### Information provided
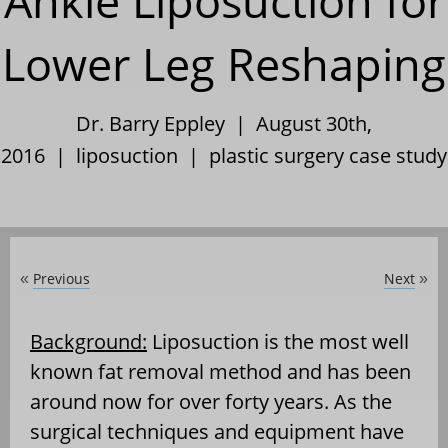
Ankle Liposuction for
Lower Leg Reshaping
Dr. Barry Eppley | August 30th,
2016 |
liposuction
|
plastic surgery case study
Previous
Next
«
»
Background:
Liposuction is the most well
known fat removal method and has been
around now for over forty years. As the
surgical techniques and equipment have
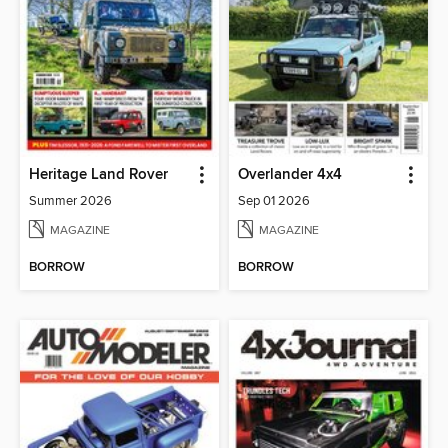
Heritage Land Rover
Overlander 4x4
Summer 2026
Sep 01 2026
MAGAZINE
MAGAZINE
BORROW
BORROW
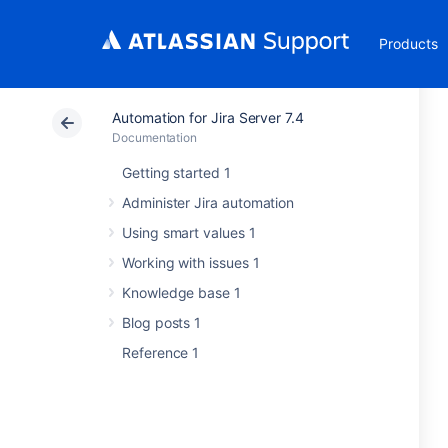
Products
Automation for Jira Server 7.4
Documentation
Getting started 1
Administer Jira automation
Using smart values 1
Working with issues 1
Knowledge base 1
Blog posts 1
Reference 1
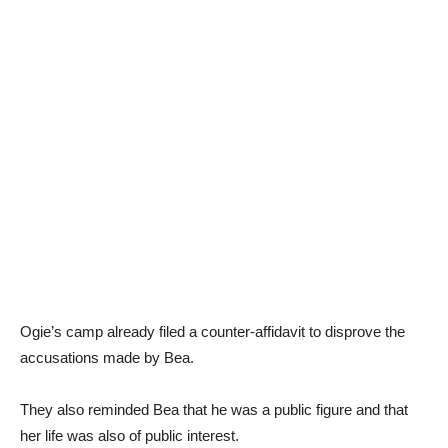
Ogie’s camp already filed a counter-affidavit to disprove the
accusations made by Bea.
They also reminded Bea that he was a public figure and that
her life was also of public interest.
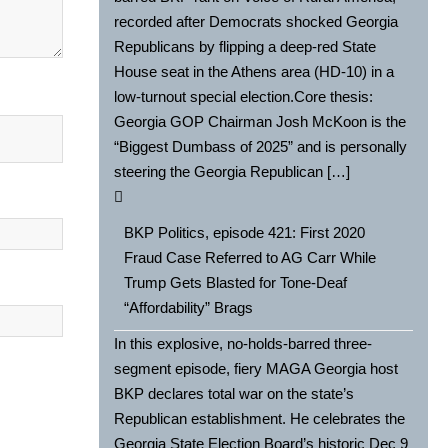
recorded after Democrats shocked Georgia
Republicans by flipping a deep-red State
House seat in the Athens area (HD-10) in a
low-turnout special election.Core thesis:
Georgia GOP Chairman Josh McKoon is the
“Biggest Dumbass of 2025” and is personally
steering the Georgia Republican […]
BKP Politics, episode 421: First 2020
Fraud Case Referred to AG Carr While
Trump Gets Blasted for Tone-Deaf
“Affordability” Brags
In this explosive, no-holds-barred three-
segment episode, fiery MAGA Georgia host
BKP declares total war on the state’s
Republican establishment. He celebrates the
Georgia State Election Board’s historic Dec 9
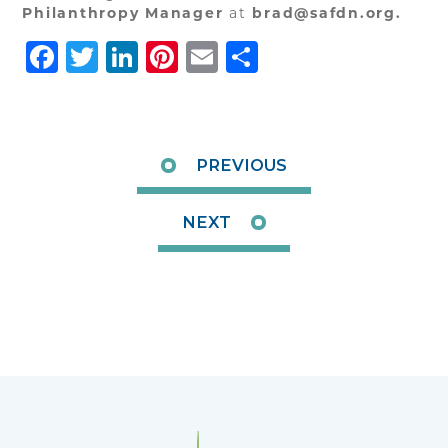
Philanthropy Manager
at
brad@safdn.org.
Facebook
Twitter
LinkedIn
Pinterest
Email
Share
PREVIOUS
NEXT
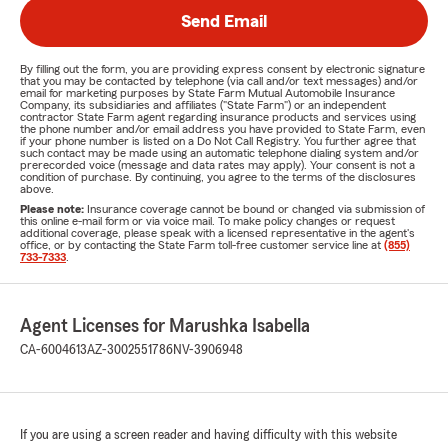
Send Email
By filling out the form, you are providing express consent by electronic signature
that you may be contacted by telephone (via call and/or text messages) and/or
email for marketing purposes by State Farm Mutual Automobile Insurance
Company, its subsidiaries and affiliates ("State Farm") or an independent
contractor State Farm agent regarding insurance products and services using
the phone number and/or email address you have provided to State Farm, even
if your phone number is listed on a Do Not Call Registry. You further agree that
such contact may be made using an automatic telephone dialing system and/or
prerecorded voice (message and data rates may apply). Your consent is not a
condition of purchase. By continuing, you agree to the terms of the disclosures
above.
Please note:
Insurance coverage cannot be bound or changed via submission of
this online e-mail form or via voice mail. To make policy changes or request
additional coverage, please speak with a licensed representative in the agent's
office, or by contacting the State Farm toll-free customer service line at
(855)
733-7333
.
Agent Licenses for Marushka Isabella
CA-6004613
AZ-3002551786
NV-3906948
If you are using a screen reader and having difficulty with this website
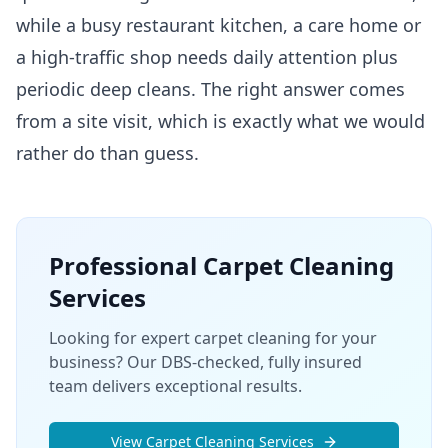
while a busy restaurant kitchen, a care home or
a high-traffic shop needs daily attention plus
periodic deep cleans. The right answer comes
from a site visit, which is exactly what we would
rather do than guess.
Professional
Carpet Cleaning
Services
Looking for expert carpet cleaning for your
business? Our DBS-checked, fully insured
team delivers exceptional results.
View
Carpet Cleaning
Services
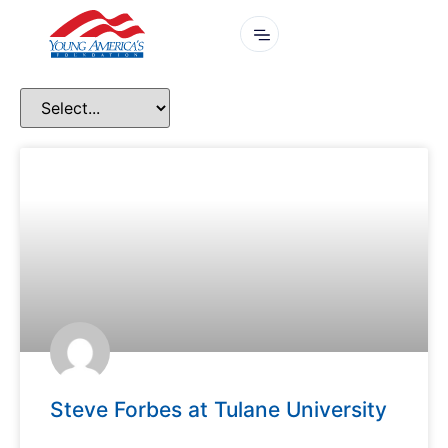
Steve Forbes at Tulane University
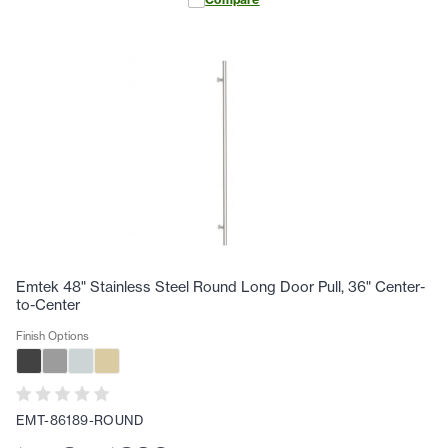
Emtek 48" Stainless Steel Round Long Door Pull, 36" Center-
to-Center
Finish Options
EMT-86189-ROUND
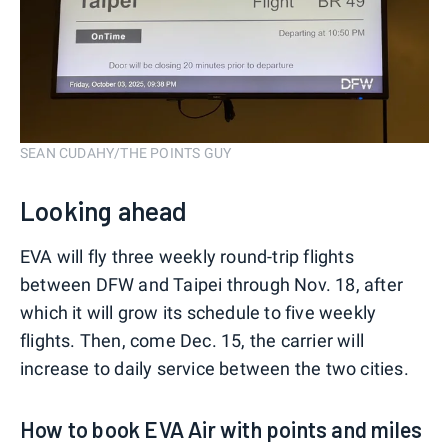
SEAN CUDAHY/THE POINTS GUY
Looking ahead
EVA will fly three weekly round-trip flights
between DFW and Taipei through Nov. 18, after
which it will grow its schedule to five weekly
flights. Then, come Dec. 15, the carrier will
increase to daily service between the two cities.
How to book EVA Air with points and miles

---

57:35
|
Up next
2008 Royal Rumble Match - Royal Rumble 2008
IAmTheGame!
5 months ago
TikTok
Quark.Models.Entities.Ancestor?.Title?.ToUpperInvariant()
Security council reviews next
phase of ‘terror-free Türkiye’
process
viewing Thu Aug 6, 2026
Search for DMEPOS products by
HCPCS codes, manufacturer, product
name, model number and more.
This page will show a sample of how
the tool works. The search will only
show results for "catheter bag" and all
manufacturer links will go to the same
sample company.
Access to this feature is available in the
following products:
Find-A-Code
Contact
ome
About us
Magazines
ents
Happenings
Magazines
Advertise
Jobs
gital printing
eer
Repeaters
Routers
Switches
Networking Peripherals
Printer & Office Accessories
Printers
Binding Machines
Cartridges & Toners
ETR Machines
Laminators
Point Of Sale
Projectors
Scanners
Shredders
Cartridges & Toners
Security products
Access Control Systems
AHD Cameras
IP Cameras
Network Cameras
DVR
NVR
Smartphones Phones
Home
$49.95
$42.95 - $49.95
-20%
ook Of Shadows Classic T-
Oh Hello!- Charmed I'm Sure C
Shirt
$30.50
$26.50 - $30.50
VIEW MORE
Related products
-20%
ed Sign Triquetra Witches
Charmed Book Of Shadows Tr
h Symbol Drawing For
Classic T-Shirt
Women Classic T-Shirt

### Task objective
What is needed is an exact copy of the lines above from the one with "Ankle Liposuction for" to the one with "Automation for Jira Server 7.4", both ends kept, and nothing more; please leave the pictures out.

### Task answer
Ankle Liposuction for
Lower Leg Reshaping
Dr. Barry Eppley | August 30th,
2016 |
liposuction
|
plastic surgery case study
Previous
Next
«
»
Background:
Liposuction is the most well
known fat removal method and has been
around now for over forty years. As the
surgical techniques and equipment have
Heritage Land Rover
Overlander 4x4
Summer 2026
Sep 01 2026
MAGAZINE
MAGAZINE
BORROW
BORROW
Products
Automation for Jira Server 7.4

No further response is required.